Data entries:
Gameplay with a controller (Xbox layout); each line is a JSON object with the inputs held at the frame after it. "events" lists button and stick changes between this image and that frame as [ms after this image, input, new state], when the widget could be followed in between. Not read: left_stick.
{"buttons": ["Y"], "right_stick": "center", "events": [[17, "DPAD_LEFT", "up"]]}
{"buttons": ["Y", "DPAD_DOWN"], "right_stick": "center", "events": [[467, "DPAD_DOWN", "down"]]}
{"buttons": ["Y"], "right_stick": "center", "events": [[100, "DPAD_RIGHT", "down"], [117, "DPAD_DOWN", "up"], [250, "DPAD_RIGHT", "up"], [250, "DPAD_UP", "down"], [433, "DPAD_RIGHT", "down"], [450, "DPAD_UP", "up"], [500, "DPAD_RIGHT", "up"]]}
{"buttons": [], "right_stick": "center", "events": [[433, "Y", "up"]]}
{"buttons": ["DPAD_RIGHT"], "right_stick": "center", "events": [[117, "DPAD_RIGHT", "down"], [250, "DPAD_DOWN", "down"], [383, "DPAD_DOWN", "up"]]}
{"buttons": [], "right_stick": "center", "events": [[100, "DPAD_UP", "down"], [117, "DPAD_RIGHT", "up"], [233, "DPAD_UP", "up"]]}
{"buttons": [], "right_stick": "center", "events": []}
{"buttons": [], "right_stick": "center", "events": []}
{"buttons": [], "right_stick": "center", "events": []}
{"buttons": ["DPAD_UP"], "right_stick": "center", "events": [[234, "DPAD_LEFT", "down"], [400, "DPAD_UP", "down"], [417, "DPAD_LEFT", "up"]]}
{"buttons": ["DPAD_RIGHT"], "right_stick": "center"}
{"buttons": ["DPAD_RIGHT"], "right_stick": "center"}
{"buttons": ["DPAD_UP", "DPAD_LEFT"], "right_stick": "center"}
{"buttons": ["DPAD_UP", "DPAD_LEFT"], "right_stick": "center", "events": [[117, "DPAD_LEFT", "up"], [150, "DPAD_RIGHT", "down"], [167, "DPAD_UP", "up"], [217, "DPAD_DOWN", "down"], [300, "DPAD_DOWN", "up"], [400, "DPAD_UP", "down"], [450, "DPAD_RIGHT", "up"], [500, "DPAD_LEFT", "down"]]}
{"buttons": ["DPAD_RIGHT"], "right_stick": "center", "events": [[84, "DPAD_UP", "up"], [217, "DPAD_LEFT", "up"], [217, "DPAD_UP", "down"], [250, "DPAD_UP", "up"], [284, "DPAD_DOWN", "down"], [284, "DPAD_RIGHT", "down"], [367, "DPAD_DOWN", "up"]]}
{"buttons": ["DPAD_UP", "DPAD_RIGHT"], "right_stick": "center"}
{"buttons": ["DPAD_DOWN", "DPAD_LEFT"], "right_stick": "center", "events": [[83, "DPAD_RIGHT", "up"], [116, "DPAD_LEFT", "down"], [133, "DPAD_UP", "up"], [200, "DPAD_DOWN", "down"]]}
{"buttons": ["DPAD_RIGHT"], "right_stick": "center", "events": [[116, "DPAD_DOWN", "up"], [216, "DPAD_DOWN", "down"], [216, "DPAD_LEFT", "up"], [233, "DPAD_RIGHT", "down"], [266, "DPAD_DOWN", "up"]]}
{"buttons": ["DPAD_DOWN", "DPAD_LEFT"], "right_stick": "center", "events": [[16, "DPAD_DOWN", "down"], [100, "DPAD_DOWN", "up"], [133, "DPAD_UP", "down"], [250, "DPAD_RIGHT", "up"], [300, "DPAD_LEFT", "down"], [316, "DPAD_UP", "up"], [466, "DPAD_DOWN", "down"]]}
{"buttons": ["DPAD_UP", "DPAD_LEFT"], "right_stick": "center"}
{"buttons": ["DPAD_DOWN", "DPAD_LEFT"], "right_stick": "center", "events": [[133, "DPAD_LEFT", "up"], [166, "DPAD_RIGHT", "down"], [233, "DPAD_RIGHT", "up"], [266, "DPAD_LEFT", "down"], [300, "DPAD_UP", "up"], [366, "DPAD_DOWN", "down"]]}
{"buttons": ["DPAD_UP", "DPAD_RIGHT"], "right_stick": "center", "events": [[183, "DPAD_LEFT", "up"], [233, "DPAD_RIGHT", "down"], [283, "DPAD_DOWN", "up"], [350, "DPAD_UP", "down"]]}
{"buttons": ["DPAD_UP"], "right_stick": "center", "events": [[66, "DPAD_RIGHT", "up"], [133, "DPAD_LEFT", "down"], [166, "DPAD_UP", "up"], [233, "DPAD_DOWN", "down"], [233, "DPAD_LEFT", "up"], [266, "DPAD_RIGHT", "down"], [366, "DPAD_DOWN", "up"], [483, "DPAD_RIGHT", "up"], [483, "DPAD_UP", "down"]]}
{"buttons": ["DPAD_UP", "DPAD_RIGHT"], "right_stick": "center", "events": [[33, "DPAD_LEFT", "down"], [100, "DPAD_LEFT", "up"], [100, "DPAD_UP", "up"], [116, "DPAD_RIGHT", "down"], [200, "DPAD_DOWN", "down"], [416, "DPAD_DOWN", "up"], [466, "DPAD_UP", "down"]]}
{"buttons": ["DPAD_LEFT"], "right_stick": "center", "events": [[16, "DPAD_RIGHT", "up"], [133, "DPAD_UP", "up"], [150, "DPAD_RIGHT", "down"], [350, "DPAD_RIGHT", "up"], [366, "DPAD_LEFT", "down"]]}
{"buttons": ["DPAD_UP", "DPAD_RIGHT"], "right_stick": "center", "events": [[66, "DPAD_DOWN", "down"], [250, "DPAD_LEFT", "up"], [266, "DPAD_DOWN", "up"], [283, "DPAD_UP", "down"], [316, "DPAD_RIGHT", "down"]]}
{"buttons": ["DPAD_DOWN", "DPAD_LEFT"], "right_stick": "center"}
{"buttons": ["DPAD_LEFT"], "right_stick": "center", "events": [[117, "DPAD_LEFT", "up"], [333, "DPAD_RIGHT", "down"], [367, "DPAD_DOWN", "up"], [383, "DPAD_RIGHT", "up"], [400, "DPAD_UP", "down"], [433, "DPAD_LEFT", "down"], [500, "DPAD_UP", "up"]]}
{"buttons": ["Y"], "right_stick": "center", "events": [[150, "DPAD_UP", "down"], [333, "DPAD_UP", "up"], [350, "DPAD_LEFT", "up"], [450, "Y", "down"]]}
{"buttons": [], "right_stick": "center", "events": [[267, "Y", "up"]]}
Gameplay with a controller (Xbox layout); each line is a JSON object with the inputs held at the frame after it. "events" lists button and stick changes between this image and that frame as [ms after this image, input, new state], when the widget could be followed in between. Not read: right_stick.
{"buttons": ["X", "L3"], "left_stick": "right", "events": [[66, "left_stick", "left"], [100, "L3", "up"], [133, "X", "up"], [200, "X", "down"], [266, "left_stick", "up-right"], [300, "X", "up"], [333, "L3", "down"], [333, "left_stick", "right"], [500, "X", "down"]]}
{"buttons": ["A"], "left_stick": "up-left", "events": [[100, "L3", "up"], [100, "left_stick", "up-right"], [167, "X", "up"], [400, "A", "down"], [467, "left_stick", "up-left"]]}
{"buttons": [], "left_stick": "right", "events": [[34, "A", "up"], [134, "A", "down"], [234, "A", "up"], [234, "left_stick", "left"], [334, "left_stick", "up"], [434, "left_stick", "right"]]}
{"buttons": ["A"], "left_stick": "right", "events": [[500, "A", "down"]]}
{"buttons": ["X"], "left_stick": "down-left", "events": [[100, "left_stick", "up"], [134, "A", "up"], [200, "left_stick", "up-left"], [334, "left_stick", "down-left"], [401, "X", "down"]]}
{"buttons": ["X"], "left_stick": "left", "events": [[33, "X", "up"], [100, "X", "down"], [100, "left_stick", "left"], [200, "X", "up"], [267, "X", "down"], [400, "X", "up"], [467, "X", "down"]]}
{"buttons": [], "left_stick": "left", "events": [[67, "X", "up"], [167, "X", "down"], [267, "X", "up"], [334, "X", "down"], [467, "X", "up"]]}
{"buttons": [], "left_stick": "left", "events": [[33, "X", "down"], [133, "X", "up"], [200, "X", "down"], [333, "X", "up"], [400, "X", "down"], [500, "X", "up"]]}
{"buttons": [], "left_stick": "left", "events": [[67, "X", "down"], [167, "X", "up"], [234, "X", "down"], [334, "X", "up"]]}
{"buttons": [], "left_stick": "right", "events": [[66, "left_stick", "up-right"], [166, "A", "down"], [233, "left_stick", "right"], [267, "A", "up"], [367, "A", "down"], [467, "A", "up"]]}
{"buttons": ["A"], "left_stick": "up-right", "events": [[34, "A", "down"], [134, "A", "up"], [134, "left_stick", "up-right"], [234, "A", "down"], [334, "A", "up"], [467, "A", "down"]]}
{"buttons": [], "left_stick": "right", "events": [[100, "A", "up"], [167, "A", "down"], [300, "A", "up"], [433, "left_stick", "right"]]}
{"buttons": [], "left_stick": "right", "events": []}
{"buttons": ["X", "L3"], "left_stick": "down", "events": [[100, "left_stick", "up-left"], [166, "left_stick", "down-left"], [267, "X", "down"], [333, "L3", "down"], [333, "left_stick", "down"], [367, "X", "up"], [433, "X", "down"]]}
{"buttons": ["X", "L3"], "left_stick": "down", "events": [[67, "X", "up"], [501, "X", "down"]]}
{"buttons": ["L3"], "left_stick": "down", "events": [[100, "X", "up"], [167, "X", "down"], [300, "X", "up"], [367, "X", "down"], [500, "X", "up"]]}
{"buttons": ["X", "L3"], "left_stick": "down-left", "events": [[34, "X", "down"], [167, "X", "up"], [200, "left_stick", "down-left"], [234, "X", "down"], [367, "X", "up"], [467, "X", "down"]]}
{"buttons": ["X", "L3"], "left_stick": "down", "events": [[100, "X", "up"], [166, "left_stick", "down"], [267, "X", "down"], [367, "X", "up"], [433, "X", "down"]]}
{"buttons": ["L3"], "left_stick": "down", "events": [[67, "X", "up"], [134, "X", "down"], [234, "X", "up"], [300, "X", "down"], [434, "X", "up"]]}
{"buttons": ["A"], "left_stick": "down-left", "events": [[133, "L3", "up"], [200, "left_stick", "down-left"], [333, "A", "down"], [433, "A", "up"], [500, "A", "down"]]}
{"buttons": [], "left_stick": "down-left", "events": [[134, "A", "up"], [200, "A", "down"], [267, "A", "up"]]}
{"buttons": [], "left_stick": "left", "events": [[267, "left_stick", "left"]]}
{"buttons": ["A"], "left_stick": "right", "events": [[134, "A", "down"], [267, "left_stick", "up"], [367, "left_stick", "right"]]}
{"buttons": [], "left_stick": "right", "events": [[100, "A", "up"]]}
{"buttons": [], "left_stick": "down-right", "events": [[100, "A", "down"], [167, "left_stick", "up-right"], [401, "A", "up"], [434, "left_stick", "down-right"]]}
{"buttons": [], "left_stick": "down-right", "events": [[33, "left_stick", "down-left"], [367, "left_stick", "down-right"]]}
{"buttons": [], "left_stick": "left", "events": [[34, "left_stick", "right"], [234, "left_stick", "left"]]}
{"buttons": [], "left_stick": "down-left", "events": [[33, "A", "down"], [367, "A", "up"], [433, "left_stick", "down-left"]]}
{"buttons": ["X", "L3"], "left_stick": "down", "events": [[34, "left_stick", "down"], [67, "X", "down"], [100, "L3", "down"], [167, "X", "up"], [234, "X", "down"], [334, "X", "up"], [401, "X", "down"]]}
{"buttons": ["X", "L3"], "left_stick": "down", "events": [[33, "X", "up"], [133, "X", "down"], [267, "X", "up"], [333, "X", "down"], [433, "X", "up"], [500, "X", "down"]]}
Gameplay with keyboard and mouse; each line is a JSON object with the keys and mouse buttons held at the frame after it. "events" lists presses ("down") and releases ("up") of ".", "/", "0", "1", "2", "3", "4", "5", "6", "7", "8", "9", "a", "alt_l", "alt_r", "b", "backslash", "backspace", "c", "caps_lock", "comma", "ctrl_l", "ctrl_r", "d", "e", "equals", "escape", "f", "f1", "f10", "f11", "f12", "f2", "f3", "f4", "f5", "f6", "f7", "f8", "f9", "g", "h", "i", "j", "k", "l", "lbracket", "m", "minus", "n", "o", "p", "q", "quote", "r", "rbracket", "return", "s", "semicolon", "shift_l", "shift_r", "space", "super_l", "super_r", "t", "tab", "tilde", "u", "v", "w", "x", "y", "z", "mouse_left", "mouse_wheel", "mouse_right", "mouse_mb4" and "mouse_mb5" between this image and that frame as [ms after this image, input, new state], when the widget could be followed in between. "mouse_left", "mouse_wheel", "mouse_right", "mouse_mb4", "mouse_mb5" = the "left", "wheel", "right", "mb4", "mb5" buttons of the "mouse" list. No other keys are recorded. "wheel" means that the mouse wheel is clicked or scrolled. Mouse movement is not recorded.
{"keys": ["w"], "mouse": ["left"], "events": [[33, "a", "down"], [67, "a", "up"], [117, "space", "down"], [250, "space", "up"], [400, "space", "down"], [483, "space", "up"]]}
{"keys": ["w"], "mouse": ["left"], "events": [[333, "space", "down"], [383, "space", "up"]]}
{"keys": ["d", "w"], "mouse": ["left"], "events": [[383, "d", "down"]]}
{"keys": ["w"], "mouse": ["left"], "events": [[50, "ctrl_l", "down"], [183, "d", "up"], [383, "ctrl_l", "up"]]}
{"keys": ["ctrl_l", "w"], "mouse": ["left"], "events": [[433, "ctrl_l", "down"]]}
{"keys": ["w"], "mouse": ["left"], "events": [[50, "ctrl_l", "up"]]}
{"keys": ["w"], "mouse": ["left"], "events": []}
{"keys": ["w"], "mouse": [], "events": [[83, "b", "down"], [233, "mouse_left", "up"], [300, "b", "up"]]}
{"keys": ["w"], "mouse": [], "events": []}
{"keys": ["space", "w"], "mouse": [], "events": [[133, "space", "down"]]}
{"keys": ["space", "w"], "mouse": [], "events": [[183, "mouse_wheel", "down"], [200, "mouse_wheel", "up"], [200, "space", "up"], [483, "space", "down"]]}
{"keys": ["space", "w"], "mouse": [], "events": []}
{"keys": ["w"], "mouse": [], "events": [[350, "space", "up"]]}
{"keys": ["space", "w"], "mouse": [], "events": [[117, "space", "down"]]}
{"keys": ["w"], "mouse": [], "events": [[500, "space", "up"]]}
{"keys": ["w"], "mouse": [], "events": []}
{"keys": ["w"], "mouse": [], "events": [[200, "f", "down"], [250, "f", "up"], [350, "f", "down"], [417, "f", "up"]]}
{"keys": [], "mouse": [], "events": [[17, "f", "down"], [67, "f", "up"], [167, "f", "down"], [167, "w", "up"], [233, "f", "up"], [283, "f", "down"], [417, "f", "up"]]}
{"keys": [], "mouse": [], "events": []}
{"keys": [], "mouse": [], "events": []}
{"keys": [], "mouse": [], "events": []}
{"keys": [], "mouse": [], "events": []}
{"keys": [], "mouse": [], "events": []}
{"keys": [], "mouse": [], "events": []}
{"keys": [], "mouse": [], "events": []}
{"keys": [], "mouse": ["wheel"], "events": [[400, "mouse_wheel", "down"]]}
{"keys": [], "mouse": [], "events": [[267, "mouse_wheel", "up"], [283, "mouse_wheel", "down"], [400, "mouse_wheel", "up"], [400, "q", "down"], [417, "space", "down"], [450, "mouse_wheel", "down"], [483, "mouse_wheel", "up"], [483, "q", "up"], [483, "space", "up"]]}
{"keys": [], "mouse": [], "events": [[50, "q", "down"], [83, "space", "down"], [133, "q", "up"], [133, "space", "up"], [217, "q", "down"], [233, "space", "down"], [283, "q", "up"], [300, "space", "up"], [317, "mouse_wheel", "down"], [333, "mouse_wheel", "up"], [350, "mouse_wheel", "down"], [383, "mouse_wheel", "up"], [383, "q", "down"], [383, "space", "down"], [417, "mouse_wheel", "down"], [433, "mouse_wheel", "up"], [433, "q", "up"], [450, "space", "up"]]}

#### [ASSIGNED TASK]
Scan the entries for lines holding the string "Xbox", then copy every one of them.

#### [REPLY]
Gameplay with a controller (Xbox layout); each line is a JSON object with the inputs held at the frame after it. "events" lists button and stick changes between this image and that frame as [ms after this image, input, new state], when the widget could be followed in between. Not read: left_stick.
Gameplay with a controller (Xbox layout); each line is a JSON object with the inputs held at the frame after it. "events" lists button and stick changes between this image and that frame as [ms after this image, input, new state], when the widget could be followed in between. Not read: right_stick.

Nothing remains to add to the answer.